Repeat, exactly as written, all of the entries, but not their pictures.

-- RECORDS SHOWN follows --

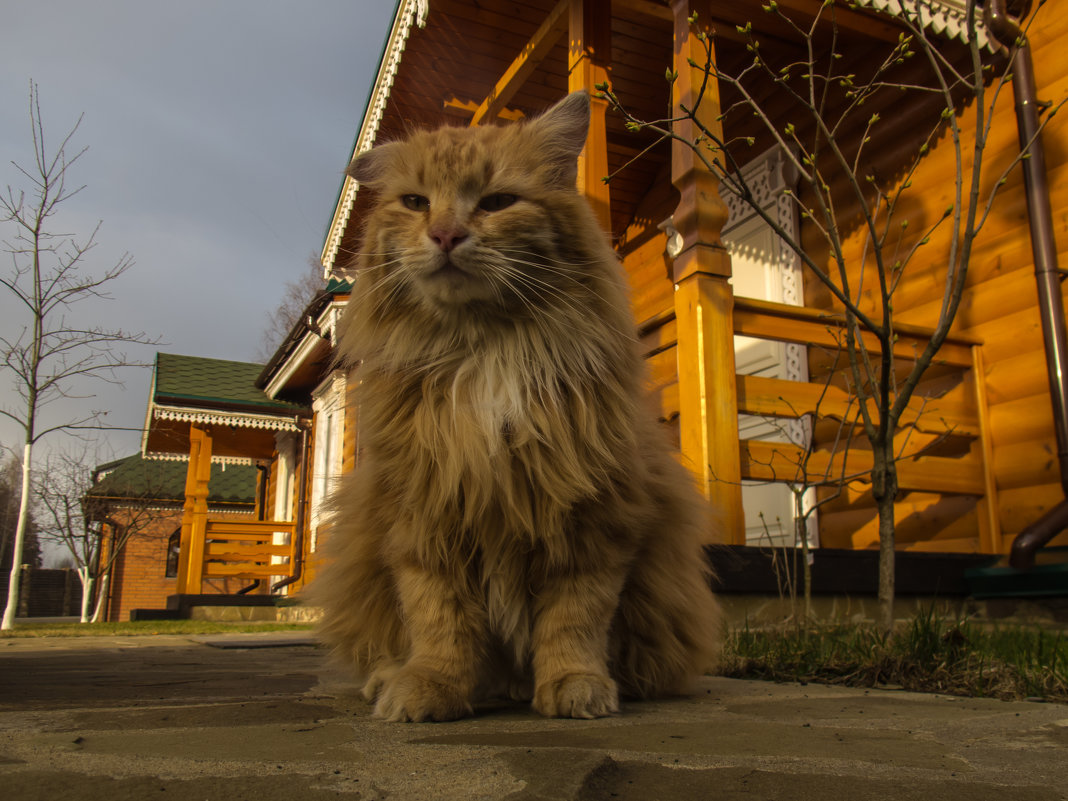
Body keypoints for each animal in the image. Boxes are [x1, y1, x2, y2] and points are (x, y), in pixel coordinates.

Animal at [316, 90, 717, 726]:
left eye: (497, 202)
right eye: (415, 203)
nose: (445, 234)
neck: (483, 350)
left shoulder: (592, 521)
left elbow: (574, 620)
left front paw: (575, 685)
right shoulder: (424, 517)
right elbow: (438, 619)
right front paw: (430, 687)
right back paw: (395, 679)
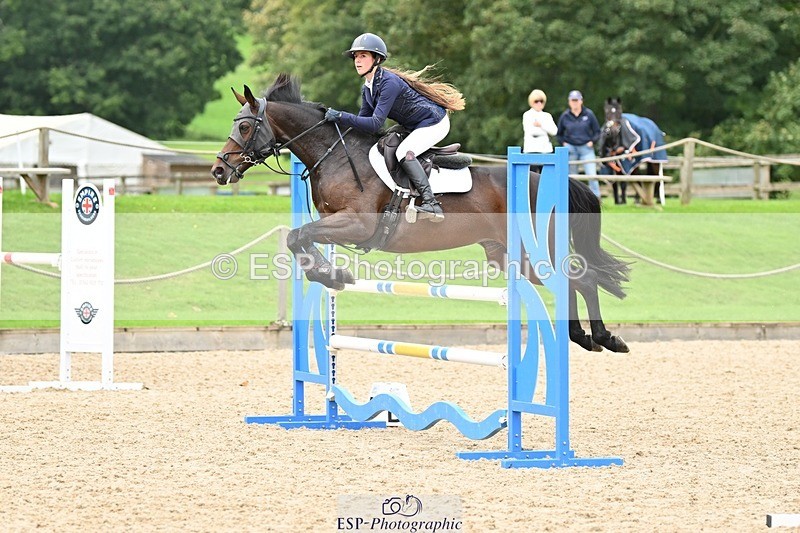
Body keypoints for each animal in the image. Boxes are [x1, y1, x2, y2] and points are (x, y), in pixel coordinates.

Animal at [210, 74, 631, 353]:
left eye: (245, 126)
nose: (217, 170)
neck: (334, 155)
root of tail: (544, 179)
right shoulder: (337, 224)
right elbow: (299, 238)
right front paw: (330, 274)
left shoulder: (358, 224)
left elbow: (299, 236)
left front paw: (332, 275)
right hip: (512, 256)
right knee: (571, 282)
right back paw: (583, 336)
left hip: (534, 251)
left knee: (582, 278)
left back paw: (605, 338)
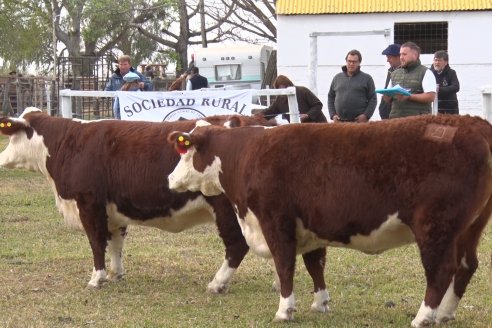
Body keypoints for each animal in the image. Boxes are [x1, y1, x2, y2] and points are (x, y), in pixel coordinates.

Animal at [0, 107, 274, 292]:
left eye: (11, 136)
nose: (1, 158)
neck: (68, 142)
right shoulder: (112, 209)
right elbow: (116, 243)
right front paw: (115, 274)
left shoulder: (89, 203)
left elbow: (96, 243)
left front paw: (96, 279)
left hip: (226, 208)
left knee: (236, 245)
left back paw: (217, 283)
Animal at [168, 114, 492, 326]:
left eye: (186, 152)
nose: (170, 179)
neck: (247, 154)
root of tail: (475, 123)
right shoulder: (311, 227)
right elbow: (315, 265)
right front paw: (319, 303)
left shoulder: (276, 221)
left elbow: (285, 266)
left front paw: (284, 310)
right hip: (470, 227)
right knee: (467, 265)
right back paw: (446, 313)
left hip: (436, 226)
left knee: (441, 270)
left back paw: (424, 317)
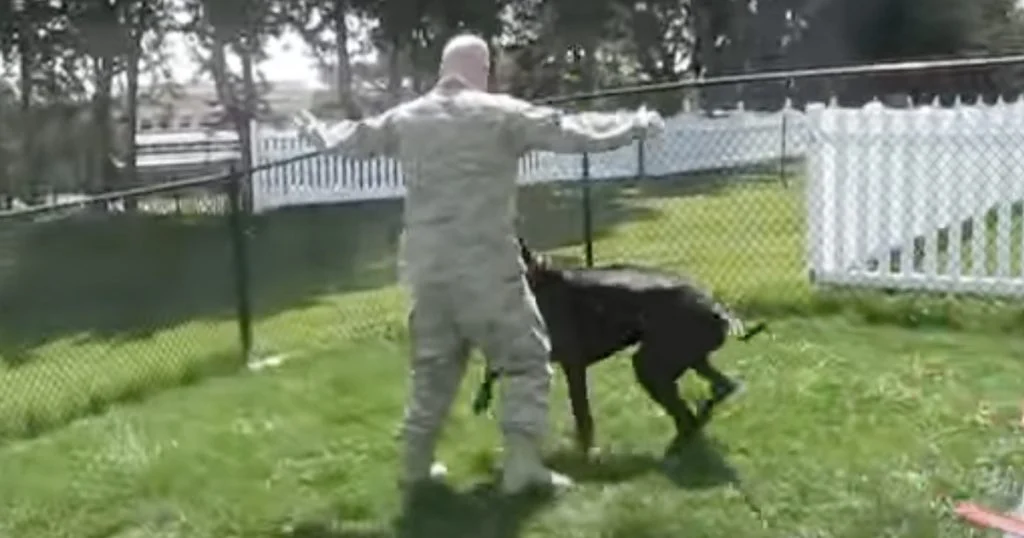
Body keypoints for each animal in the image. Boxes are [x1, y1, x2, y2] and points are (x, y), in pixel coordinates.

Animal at [475, 236, 765, 454]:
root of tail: (718, 308)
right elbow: (494, 366)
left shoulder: (572, 365)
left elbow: (582, 413)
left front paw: (585, 450)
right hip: (689, 358)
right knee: (718, 389)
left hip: (651, 365)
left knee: (686, 413)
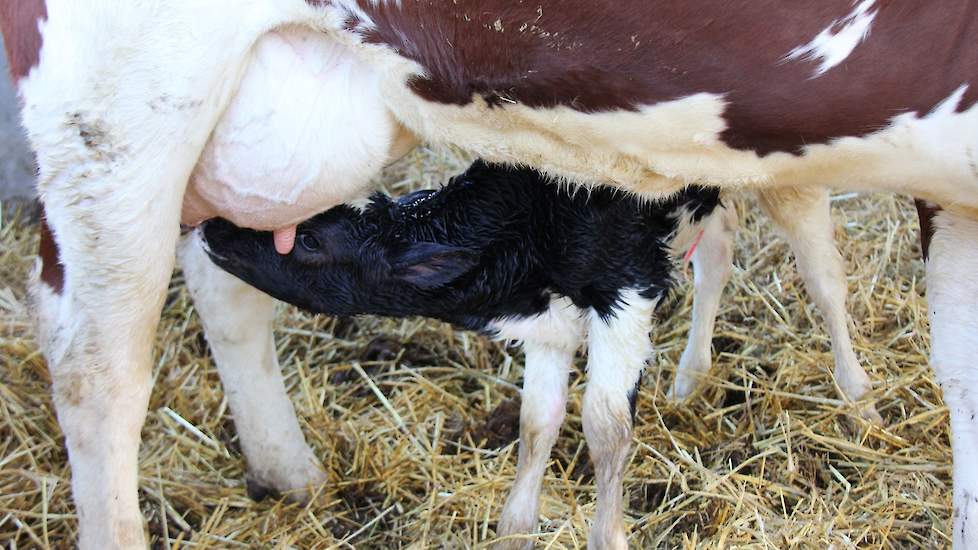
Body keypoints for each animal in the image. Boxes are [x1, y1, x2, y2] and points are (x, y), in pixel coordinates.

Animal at [200, 158, 716, 548]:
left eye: (308, 241)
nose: (211, 228)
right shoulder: (548, 321)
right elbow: (536, 422)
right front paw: (514, 534)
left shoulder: (628, 280)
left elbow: (605, 425)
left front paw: (606, 537)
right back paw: (690, 380)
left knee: (712, 262)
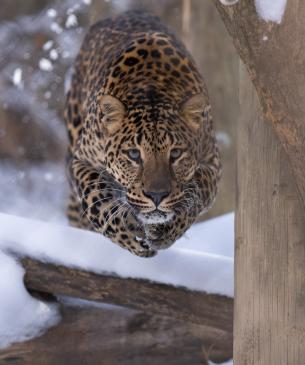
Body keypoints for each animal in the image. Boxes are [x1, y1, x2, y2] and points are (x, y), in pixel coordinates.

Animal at [65, 10, 220, 256]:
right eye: (134, 155)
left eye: (175, 154)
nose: (156, 196)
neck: (152, 88)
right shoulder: (81, 160)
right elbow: (95, 196)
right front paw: (128, 235)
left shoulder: (213, 162)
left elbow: (196, 190)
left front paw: (167, 229)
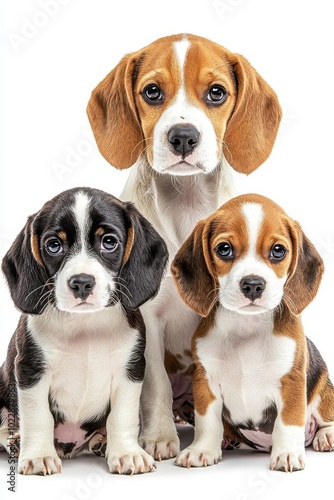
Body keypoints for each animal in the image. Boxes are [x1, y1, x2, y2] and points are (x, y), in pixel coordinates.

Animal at [0, 186, 167, 474]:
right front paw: (39, 455)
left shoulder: (131, 370)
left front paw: (126, 453)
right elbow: (37, 417)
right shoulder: (30, 371)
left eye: (109, 242)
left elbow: (122, 417)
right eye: (53, 245)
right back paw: (17, 441)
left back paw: (102, 442)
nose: (81, 283)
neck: (86, 325)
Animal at [86, 33, 282, 458]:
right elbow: (155, 384)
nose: (183, 137)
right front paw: (159, 437)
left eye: (216, 92)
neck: (186, 203)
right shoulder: (149, 320)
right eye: (152, 92)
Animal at [171, 193, 334, 470]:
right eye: (223, 249)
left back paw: (326, 436)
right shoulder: (205, 381)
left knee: (325, 418)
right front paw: (202, 449)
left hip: (323, 389)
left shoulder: (291, 380)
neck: (246, 327)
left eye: (278, 251)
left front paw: (287, 453)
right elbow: (207, 422)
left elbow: (288, 422)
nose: (253, 285)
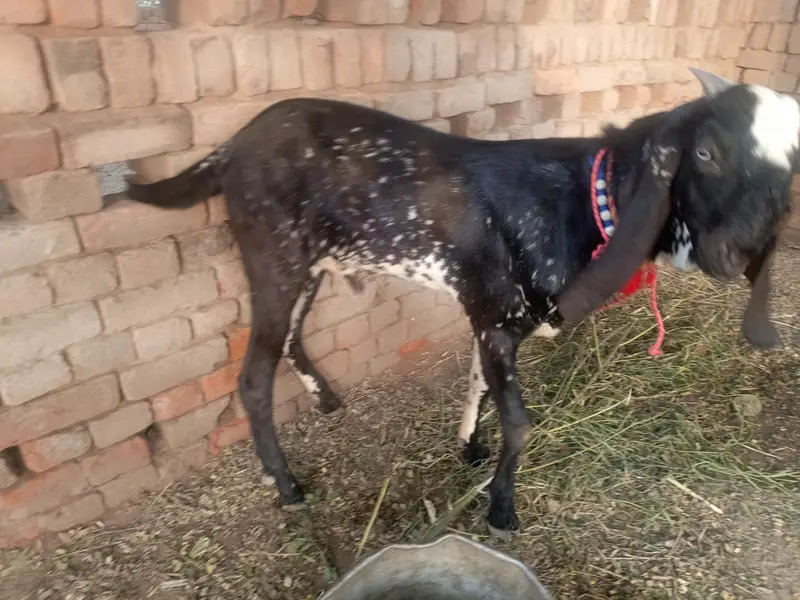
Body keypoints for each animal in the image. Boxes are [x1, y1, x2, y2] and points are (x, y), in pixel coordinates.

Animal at [126, 68, 797, 539]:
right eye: (705, 152)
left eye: (789, 168)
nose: (738, 250)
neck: (578, 198)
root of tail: (234, 144)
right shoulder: (497, 320)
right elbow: (520, 423)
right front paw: (501, 508)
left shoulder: (489, 319)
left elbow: (476, 383)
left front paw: (469, 447)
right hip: (274, 257)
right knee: (252, 377)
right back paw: (287, 484)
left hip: (309, 265)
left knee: (290, 335)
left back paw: (327, 399)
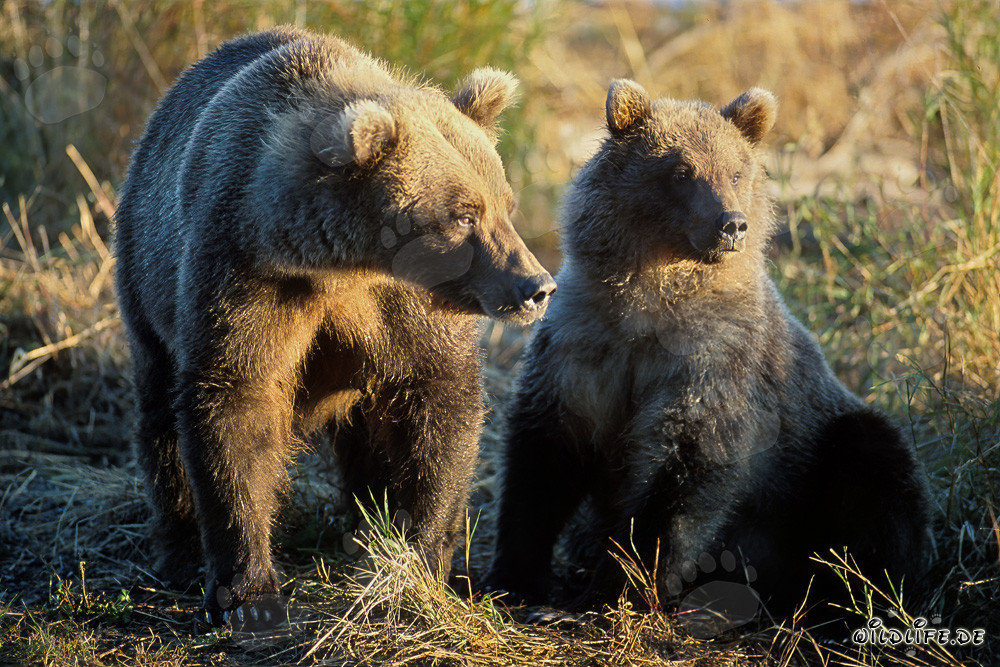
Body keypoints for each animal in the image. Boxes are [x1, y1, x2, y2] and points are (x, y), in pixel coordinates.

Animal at [113, 26, 555, 631]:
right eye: (463, 214)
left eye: (504, 203)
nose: (535, 286)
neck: (343, 266)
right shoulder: (247, 277)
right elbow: (235, 404)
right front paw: (249, 594)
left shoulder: (399, 309)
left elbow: (438, 403)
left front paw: (418, 560)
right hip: (146, 275)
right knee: (160, 414)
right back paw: (179, 552)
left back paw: (364, 529)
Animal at [487, 80, 929, 637]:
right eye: (680, 171)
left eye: (736, 170)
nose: (731, 223)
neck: (650, 303)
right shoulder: (581, 350)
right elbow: (542, 460)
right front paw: (514, 579)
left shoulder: (714, 359)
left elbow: (684, 470)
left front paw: (606, 597)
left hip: (819, 462)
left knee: (875, 474)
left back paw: (843, 601)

-- RECORDS SHOWN concluded --

### ANSWER TO THE EXERCISE
Body keypoints for each animal in the image. Boxes are [x1, y1, x2, y2] and points are (x, y), in pixel coordinates.

Animal at [316, 90, 717, 726]:
left eye: (497, 202)
right eye: (415, 203)
nose: (445, 234)
neck: (483, 350)
left shoulder: (592, 521)
left elbow: (574, 620)
left front paw: (575, 685)
right shoulder: (424, 517)
right elbow: (438, 619)
right front paw: (430, 687)
right back paw: (395, 679)
Body keypoints for each animal in the image. Boxes are [x1, y1, x2, y2] and points are (x, y), in pixel coordinates.

Animal at [210, 74, 631, 353]:
left eye: (245, 126)
nose: (217, 170)
neck: (334, 155)
root of tail: (544, 179)
right shoulder: (337, 224)
right elbow: (299, 238)
right front paw: (330, 274)
left shoulder: (358, 224)
left elbow: (299, 236)
left front paw: (332, 275)
right hip: (512, 256)
right knee: (571, 282)
right back paw: (583, 336)
left hip: (534, 251)
left knee: (582, 278)
left back paw: (605, 338)
Body keypoints for each animal in the image. Boxes are [x1, y1, x2, y2] and points are (x, y), in pixel coordinates.

Animal at [0, 107, 274, 292]:
left eye: (11, 136)
nose: (1, 158)
neck: (68, 142)
right shoulder: (112, 209)
right elbow: (116, 243)
right front paw: (115, 274)
left shoulder: (89, 203)
left elbow: (96, 243)
left front paw: (96, 279)
left hip: (226, 208)
left knee: (236, 245)
left back paw: (217, 283)
Animal at [168, 114, 492, 326]:
left eye: (186, 152)
nose: (170, 179)
neck: (247, 154)
root of tail: (475, 123)
right shoulder: (311, 227)
right elbow: (315, 265)
right front paw: (319, 303)
left shoulder: (276, 221)
left elbow: (285, 266)
left front paw: (284, 310)
right hip: (470, 227)
right knee: (467, 265)
right back paw: (446, 313)
left hip: (436, 226)
left knee: (441, 270)
left back paw: (424, 317)
Body keypoints for each animal in the image. Boxes are [x1, y1, x2, y2] and points are (x, y), in pixel coordinates.

Animal at [475, 236, 765, 454]:
root of tail: (718, 308)
right elbow: (494, 366)
left shoulder: (572, 365)
left elbow: (582, 413)
left front paw: (585, 450)
right hip: (689, 358)
right knee: (718, 389)
left hip: (651, 365)
left knee: (686, 413)
Body keypoints for each animal in the image. Boxes are [x1, y1, x2, y2] and points are (x, y), in pixel coordinates.

Animal at [200, 158, 716, 548]:
left eye: (308, 241)
nose: (211, 228)
right shoulder: (548, 321)
right elbow: (536, 422)
right front paw: (514, 534)
left shoulder: (628, 280)
left elbow: (605, 425)
left front paw: (606, 537)
right back paw: (690, 380)
left knee: (712, 262)
Body keypoints for each animal in the image. Boxes are [x1, y1, x2, y2] and points are (x, y), in pixel coordinates.

Animal at [65, 10, 220, 256]:
right eye: (134, 155)
left eye: (175, 154)
nose: (156, 196)
neck: (152, 88)
right shoulder: (81, 160)
right elbow: (95, 196)
right front paw: (128, 235)
left shoulder: (213, 162)
left elbow: (196, 190)
left front paw: (167, 229)
Body keypoints for each animal in the image. Boxes are [x1, y1, x2, y2] and points are (x, y), in pixel coordinates.

Animal at [0, 186, 167, 474]:
right front paw: (39, 455)
left shoulder: (131, 370)
left front paw: (126, 453)
right elbow: (37, 417)
right shoulder: (30, 371)
left eye: (109, 242)
left elbow: (122, 417)
right eye: (53, 245)
right back paw: (17, 441)
left back paw: (102, 442)
nose: (81, 283)
neck: (86, 325)
Animal at [86, 33, 282, 458]:
right elbow: (155, 384)
nose: (183, 137)
right front paw: (159, 437)
left eye: (216, 92)
neck: (186, 203)
right shoulder: (149, 320)
right eye: (152, 92)
Animal at [171, 193, 334, 470]:
right eye: (223, 249)
left back paw: (326, 436)
right shoulder: (205, 381)
left knee: (325, 418)
right front paw: (202, 449)
left hip: (323, 389)
left shoulder: (291, 380)
neck: (246, 327)
left eye: (278, 251)
left front paw: (287, 453)
right elbow: (207, 422)
left elbow: (288, 422)
nose: (253, 285)
Body keypoints for each animal in the image. Boxes are [x1, y1, x2, y2] and points are (x, y), in pixel coordinates.

Animal at [126, 68, 797, 539]:
right eye: (705, 152)
left eye: (789, 168)
nose: (738, 250)
neck: (578, 198)
root of tail: (234, 144)
right shoulder: (497, 320)
right elbow: (520, 423)
right front paw: (501, 508)
left shoulder: (489, 319)
left elbow: (476, 383)
left front paw: (469, 447)
right hip: (274, 257)
right knee: (252, 377)
right back paw: (287, 484)
left hip: (309, 265)
left knee: (290, 335)
left back paw: (327, 399)
Body keypoints for each animal in the image. Boxes are [x1, y1, x2, y2] and points are (x, y), in pixel coordinates.

Animal at [113, 26, 555, 631]:
right eye: (463, 214)
left eye: (504, 203)
nose: (535, 286)
neck: (343, 266)
right shoulder: (247, 277)
right elbow: (235, 404)
right front paw: (249, 594)
left shoulder: (399, 309)
left elbow: (438, 403)
left front paw: (418, 560)
right hip: (146, 275)
right knee: (160, 414)
right back paw: (179, 552)
left back paw: (364, 529)
Animal at [487, 80, 929, 637]:
right eye: (680, 171)
left eye: (736, 170)
nose: (731, 223)
neck: (650, 303)
right shoulder: (581, 350)
right elbow: (542, 460)
right front paw: (514, 579)
left shoulder: (714, 359)
left elbow: (684, 470)
left front paw: (606, 597)
left hip: (819, 462)
left knee: (875, 474)
left back paw: (843, 601)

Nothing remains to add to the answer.